Included in the draft EU directive are plans to outlaw Holocaust denial, creating an offence that does not exist in British law.

But the proposals, seen by The Daily Telegraph, go much further and would criminalise those who question the extent of war crimes that have taken place in the past 20 years...........

The draft text states: "Each member state shall take the measures necessary to ensure that the following intentional conduct is punishable: 'publicly condoning, denying or grossly trivialising of crimes of genocide, crimes against humanity and war crimes as defined in'... the Statute of the ICC."

General Lewis MacKenzie, the former commander of UN peacekeepers in Bosnia, courted controversy two years ago by questioning the numbers killed at Srebrenica in 1995.

He took issue with the official definition of the massacre as genocide and highlighted "serious doubt" over the estimate of 8,000 Bosnian fatalities. "The math just doesn't support the scale of 8,000 killed," he wrote.

Balkans human rights activists have branded Gen MacKenzie an "outspoken Srebrenica genocide denier" and, if approved, the EU legislation could see similar comments investigated by the police or prosecuted in the courts after complaints from war crimes investigators or campaigners.

A German government spokesman said: "Whether a specific historic crime falls within these definitions would be decided by a court in each case."....

Even without the threat of prosecution, there is concern that academics will try to avoid controversy by ignoring or even suppressing research that challenges genocide claims or numbers of those killed.

David Chandler, the professor of international relations at the University of Westminster's Centre for the Study of Democracy, fears that the draft law could inhibit his work.

"My work teaching and training researchers, and academic work more broadly, is focused upon encouraging critical thinking. Measures like this make academic debate and discussion more difficult," he said.

Prof Chandler also worries that the legislators will close down democratic debate on foreign policy. "Genocide claims and war crimes tribunals are highly political and are often linked to controversial Western military interventions. Should this be unquestioned? Is it right for judges to settle such arguments?" he asked.

This shows how far down this particular slippery slope to totalitarianism we are. In theory this could mean that if it could be made impossible for our own leaders to deny their responsibilty for such things as the Krajina & Dragodan massacres or to dispite that the prime genocide at Srebrenica was our ally Nasir Oric's (I would be opposed to that too - I want them to face a fair trial) but in practice I very much doubt if it would work that way.

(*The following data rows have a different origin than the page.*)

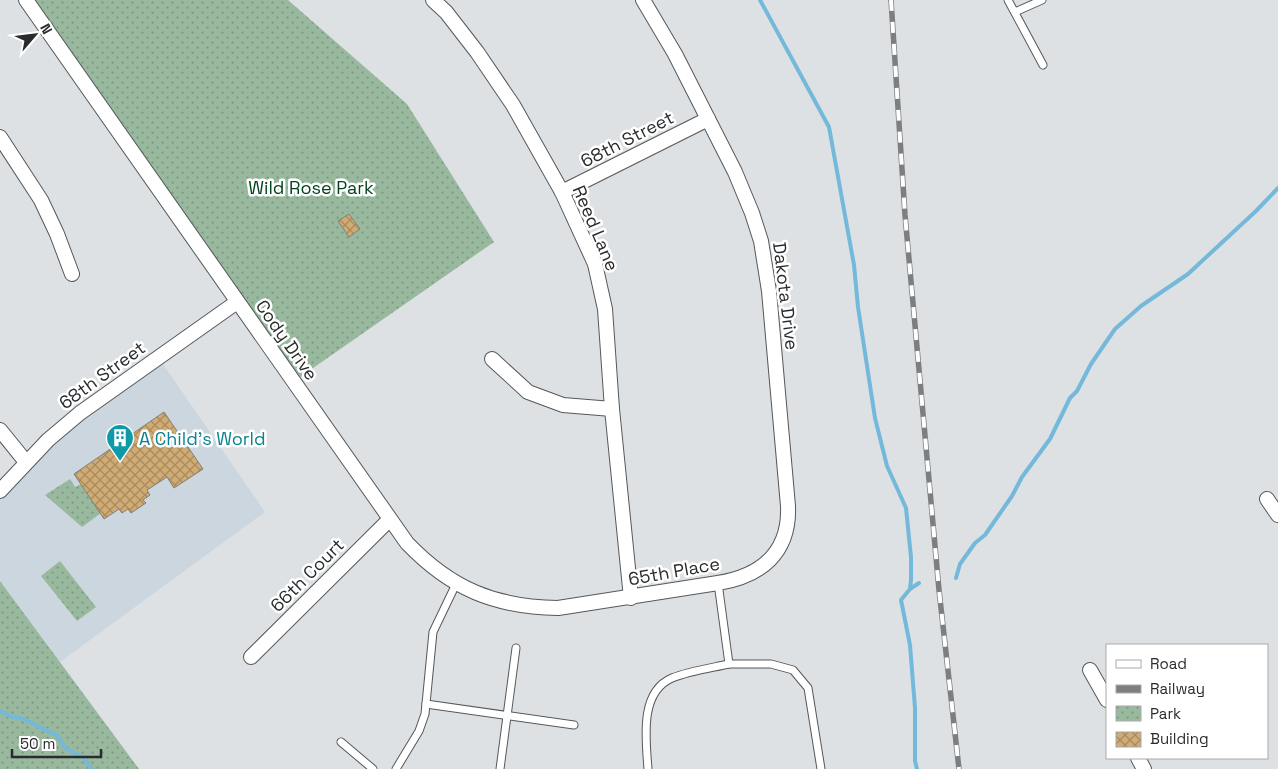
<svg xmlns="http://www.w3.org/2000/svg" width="1278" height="769" viewBox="0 0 1278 769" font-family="'Space Grotesk',sans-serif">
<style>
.built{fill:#cbd6de}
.park{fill:url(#park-dots)}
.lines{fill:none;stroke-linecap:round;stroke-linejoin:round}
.stream{stroke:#74b8da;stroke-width:4}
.building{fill:url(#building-cross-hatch);stroke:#827f7c}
.lane-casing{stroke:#55585b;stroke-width:9}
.street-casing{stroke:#55585b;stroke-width:16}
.lane{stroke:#fff;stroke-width:7}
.street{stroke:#fff;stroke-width:14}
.rail-casing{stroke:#7c7e80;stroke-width:5.5}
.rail{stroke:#fff;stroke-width:4;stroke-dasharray:11;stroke-linecap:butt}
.labels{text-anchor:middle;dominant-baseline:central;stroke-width:5;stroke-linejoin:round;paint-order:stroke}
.street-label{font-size:18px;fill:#2a2b2c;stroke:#fff}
.park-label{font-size:18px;fill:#00441c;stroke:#fff}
.culture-label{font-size:18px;fill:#0d838f;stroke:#fff;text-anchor:start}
</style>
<defs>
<pattern id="park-dots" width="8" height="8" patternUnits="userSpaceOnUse" patternTransform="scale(1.25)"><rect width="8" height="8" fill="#99b99f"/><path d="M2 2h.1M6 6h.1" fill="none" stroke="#7d9782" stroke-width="1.8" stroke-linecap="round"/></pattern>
<pattern id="building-cross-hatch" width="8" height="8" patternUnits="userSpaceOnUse" patternTransform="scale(1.25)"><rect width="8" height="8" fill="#d0ab73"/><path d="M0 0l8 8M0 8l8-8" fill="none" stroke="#a98b5f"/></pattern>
</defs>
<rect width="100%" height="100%" fill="#dde1e4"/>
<path class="built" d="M158 357 265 512 60 662 0 581V491L21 467Z"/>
<g class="park">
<path d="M26 0H288L407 104 494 242 293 382Z"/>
<path d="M70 479 75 487 81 484 101 513 82 527 45 495Z"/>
<path d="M60 561 96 607 77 621 41 576Z"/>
<path d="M0 581 139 769H0Z"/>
</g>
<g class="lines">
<g class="stream">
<path d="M760 0 829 127 854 265 858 307 875 418 887 466 906 508 911 557V580L910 589"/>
<path d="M956 578 960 564 975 543 985 535 1012 496 1022 477 1050 439 1070 398 1077 391 1091 364 1115 329 1141 306 1188 274 1256 211 1278 188"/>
<path d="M0 711 10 716 24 719 58 736 65 748 84 758 91 769"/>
<path d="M917 769 915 761V708L910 645 901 600 910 589 919 583"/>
</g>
</g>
<g class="building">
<path d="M349 214 360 229 349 237 338 221Z"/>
<path d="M164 412 203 469 174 488 167 477 147 490 150 495 143 500 146 503 131 513 128 509 122 513 119 509 104 519 74 474Z"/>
</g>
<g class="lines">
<defs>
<g id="lane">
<path d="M1008 0 1043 65"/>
<path d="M1015 12 1042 0"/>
<path d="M718 583 729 664H771L793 670 808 688 821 769"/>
<path d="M426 704 574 725"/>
<path d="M341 742 373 769"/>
<path d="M396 769 419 731 425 714 433 632 456 584"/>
<path d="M500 769 516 648"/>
<path d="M648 769C646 740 639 692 672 678 689 671 711 668 729 664"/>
</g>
<g id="street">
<path d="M26 0 407 543C451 589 495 607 558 608L718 583C761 576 790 553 788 506L769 291 761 241 752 213 735 172 675 54 643 0"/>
<path d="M433 0 446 12 477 52 513 105 562 192 595 264 605 309 612 409 631 598"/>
<path d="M0 137 41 200 57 234 72 274"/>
<path d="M562 192 708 119"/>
<path d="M492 359 528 392 563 405 612 409"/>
<path d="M0 430 26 462"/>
<path d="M0 491 48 440 80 413 237 302"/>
<path d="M1267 499 1278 515"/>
<path d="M251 657 389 520"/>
<path d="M1090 670 1107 700"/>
<path d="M1138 758 1144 769"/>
</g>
</defs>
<use href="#lane" class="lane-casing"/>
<use href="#street" class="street-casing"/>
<use href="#lane" class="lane"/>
<use href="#street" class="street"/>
<defs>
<path id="rail" d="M891 0 905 215 939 590 959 769"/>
</defs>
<use href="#rail" class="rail-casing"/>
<use href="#rail" class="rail"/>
</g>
<defs>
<symbol id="building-pin" viewBox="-11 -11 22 30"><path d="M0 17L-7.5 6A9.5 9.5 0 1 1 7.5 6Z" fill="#0f9aa8" stroke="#fff"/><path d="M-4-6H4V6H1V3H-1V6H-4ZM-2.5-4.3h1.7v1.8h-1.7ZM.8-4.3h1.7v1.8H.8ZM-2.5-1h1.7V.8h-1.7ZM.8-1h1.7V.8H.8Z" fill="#fff"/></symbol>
</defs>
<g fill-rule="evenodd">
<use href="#building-pin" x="104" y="422" width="32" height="43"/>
</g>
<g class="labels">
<g class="street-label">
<text transform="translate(627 139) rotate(-27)">68th Street</text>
<text transform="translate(596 228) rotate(67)">Reed Lane</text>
<text transform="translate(786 296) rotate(83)">Dakota Drive</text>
<text transform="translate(287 340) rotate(55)">Cody Drive</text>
<text transform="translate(102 375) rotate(-36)">68th Street</text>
<text transform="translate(674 571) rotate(-10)">65th Place</text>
<text transform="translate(307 575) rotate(-45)">66th Court</text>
</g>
<g class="park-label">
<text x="311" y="187">Wild Rose Park</text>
</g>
<g class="culture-label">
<text x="139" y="438">A Child's World</text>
</g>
</g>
<rect x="1106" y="644" width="162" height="115" fill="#ffffff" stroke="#aaaaab"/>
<rect x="1116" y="660" width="25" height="8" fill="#ffffff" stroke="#aaaaab"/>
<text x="1150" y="669" font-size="15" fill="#2a2b2c">Road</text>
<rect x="1116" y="685" width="25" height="8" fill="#7c7e80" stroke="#aaaaab"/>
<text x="1150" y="694" font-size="15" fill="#2a2b2c">Railway</text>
<rect x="1116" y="706" width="25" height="15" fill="url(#park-dots)" stroke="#aaaaab"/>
<text x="1150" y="719" font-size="15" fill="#2a2b2c">Park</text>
<rect x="1116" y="732" width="25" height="15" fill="url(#building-cross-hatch)" stroke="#aaaaab"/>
<text x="1150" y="744" font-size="15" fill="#2a2b2c">Building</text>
<g transform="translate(35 35) rotate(62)" stroke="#ffffff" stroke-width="4" paint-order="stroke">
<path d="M0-4L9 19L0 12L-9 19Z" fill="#2a2b2c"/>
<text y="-8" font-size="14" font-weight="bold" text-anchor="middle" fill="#2a2b2c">N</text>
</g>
<path d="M12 749v8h89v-8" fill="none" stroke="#2a2b2c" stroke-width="2.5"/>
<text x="20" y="749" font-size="15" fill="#2a2b2c" stroke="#ffffff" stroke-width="4" paint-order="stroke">50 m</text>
</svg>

This shows, yet again, that whenever governments bring in laws to restrict freedom citing allegedly noble causes they very quickly descend to using the powers for more sordid purposes.

If I was not opposed to membership of the EU on economic grounds I would oppose it now on the grounds that it is clearly very suitable as an instrument to restrict human freedom. Unfortunately yet again Germany proves that Nazism was not a dictatorship imposed unwillingly on Germany but a manifestation of the evil endemic to German culture.

Paradoxical, isn't it? Germany will suffer (for a thousand years?) the damage to its reputation of that most illiberal of events, the Holocaust, so what does it do? It indulges in the stupid, petty and deeply illiberal nonsense of Holocaust Denial laws.